Let $H$ Lebesgue integrable. Let $f$ be measurable and bounded on $\mathbb{R}$ with $\lim_{\left|x\right|\rightarrow \pm \infty}f(x)=0$.
Let $F(x)=K\ast f=\int_{\mathbb{R}} K(x-s)f(s) \, ds$ be the convolution.
To show that $\lim_{\left|x\right|\rightarrow \pm \infty}F(x)=0$.
I have that $K(x-s)f(s)$ tends to $0$ when you let $s$ go to $\pm \infty$ since it obviously holds for all simple functions.
After this result I tried to deduce from the definition of the integral that it must then also hold for $F(x)$, but this limit is taken over $x$ which shifts $f(s)$ in relation to $K(x-s)$.
My spider sense is telling me Fubini should be applied. Any hints (w.r.t.

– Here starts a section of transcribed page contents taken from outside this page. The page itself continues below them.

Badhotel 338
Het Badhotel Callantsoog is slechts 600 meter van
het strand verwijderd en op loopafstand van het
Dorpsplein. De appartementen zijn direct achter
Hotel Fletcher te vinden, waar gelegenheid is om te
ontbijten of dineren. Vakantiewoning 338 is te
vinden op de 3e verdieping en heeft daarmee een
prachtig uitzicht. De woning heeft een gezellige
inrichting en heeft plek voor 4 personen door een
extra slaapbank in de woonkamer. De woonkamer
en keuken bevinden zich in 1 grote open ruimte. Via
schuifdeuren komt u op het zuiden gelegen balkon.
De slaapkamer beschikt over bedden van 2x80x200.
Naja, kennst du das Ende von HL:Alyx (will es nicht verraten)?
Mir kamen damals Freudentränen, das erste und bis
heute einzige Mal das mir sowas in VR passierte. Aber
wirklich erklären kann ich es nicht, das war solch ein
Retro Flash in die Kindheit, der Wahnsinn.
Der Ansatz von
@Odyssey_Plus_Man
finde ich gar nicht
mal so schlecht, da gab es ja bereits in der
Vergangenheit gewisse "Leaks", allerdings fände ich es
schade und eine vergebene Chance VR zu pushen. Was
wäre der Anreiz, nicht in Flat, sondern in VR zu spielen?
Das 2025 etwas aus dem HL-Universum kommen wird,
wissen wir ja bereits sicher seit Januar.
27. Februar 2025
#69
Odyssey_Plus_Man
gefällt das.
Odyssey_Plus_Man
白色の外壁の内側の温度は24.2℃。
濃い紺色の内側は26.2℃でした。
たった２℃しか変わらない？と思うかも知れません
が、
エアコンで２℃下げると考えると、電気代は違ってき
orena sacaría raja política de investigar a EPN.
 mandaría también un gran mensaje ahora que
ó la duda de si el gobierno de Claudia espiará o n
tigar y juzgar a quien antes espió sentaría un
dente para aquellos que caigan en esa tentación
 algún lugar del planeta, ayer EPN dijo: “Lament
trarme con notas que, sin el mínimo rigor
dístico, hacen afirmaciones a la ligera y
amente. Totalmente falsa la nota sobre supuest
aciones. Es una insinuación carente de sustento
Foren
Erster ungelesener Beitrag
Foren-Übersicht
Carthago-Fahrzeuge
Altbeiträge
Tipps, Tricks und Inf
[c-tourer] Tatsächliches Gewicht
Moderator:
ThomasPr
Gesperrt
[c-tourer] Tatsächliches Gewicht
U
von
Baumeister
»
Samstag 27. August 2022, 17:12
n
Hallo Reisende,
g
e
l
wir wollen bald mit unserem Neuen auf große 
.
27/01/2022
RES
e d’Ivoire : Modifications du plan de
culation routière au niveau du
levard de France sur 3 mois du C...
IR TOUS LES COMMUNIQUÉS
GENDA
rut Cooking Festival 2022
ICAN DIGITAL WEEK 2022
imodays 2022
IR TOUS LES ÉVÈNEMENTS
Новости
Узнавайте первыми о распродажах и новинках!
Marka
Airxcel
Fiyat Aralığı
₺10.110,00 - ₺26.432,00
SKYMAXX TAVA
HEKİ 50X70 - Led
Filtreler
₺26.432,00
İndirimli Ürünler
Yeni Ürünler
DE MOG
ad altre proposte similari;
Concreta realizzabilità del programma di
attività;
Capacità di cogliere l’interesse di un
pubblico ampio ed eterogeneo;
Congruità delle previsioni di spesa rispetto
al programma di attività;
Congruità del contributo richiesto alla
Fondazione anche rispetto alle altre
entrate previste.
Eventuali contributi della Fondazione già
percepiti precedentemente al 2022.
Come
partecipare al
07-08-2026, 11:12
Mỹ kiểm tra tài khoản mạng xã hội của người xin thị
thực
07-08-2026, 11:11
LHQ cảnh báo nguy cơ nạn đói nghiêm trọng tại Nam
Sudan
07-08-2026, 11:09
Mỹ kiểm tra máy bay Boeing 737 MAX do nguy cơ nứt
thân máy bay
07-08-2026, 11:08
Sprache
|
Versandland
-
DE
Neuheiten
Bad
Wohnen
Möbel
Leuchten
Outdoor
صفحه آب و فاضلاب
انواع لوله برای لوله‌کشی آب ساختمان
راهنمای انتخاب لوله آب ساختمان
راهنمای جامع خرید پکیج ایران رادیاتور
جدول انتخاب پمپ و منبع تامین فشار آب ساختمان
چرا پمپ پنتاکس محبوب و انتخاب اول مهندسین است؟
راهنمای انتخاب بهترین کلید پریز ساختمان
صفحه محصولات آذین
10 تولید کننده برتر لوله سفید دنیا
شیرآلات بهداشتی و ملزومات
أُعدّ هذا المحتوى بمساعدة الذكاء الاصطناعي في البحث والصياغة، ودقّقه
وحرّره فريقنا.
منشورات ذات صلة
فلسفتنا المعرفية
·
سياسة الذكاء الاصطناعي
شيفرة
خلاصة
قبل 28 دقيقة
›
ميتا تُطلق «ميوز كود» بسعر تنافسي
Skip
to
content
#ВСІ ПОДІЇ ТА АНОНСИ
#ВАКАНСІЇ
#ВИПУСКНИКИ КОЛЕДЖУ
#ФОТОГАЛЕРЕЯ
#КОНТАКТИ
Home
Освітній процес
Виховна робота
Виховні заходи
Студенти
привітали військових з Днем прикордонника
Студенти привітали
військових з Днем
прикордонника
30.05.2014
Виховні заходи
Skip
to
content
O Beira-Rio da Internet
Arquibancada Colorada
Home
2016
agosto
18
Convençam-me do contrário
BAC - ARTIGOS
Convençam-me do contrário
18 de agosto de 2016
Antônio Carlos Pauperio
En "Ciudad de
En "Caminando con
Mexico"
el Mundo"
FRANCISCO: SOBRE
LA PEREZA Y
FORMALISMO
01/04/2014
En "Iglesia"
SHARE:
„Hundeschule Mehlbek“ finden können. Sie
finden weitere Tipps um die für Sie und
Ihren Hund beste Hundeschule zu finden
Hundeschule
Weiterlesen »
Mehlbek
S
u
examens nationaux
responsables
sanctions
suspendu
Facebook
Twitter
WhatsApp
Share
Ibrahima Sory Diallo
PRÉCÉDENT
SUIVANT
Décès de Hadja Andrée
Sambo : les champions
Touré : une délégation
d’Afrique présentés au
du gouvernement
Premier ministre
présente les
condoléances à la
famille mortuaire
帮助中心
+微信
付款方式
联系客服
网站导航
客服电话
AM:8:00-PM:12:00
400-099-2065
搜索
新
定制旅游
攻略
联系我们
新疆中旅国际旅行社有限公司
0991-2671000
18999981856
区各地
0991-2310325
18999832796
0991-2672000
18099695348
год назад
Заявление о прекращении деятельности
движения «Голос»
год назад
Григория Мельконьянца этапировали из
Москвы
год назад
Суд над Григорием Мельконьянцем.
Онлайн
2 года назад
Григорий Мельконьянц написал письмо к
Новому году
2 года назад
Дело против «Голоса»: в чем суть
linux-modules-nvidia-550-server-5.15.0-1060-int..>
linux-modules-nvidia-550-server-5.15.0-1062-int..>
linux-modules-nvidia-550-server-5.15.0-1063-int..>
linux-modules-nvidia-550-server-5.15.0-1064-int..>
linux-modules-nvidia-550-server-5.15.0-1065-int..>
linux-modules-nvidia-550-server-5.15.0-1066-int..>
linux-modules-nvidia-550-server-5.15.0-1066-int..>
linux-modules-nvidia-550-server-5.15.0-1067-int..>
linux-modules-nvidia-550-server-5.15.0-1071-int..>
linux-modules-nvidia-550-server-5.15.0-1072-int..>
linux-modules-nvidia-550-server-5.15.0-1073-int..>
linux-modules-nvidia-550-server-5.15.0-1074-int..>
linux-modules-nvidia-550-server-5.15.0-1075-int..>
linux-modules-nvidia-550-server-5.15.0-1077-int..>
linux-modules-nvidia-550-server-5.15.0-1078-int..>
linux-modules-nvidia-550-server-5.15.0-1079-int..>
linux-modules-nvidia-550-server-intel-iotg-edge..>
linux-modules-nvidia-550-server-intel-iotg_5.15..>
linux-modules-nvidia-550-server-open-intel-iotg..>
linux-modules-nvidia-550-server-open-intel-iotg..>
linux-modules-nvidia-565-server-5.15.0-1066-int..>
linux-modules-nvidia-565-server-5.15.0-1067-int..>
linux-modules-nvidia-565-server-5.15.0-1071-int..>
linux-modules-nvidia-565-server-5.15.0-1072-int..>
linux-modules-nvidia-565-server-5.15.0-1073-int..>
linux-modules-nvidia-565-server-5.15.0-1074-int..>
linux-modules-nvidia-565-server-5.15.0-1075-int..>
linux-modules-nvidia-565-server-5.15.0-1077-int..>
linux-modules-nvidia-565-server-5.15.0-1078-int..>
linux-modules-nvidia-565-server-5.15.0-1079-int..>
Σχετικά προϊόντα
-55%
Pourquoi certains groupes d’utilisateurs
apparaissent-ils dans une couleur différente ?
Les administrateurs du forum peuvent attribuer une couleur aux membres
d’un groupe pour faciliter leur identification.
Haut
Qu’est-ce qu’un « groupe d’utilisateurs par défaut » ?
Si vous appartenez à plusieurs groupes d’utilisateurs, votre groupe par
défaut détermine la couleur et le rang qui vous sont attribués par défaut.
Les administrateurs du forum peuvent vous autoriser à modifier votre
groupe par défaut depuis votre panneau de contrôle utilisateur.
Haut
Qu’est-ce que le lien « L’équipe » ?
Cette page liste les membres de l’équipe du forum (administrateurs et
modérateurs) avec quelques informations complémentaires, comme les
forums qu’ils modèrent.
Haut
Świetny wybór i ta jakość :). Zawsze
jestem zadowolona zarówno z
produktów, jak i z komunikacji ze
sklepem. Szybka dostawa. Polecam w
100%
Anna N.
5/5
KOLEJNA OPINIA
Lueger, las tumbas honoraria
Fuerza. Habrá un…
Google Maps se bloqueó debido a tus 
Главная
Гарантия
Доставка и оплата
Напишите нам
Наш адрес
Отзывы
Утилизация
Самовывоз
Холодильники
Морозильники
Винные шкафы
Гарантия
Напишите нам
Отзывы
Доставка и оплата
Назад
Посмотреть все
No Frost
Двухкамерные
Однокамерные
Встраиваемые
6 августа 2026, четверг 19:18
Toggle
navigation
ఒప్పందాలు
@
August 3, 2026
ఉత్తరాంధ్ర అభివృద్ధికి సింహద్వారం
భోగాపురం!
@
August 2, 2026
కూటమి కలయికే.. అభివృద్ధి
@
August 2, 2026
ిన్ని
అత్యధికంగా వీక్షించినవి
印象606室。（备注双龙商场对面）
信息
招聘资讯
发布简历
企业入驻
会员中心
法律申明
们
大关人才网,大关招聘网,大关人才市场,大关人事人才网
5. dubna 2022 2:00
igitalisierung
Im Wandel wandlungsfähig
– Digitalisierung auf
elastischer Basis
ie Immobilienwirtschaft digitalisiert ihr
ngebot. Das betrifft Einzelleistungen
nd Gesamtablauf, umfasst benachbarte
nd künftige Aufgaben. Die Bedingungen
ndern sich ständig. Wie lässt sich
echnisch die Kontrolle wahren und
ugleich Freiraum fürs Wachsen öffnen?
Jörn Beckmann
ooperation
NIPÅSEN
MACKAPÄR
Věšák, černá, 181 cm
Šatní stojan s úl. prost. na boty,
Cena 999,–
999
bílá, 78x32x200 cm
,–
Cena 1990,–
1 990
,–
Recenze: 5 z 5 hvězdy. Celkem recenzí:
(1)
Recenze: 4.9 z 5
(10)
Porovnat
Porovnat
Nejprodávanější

Fubini)?
Best Answer
A simple substitution shows that $$ \int_{\mathbb R} K(x-s)f(s)\,ds = \int_{\mathbb R} K(s) f(x-s)\,ds. $$ Now use one of Lebesgue's convergence theorems.
(This is another example of the fact that if you convolve an integrable function with a well-behaved function, you get a well-behaved function. For example, if you convolve an integrable function with a continuous function, you get a continuous function, and similarly for "differentiable" or "polynomial" in place of "continuous".)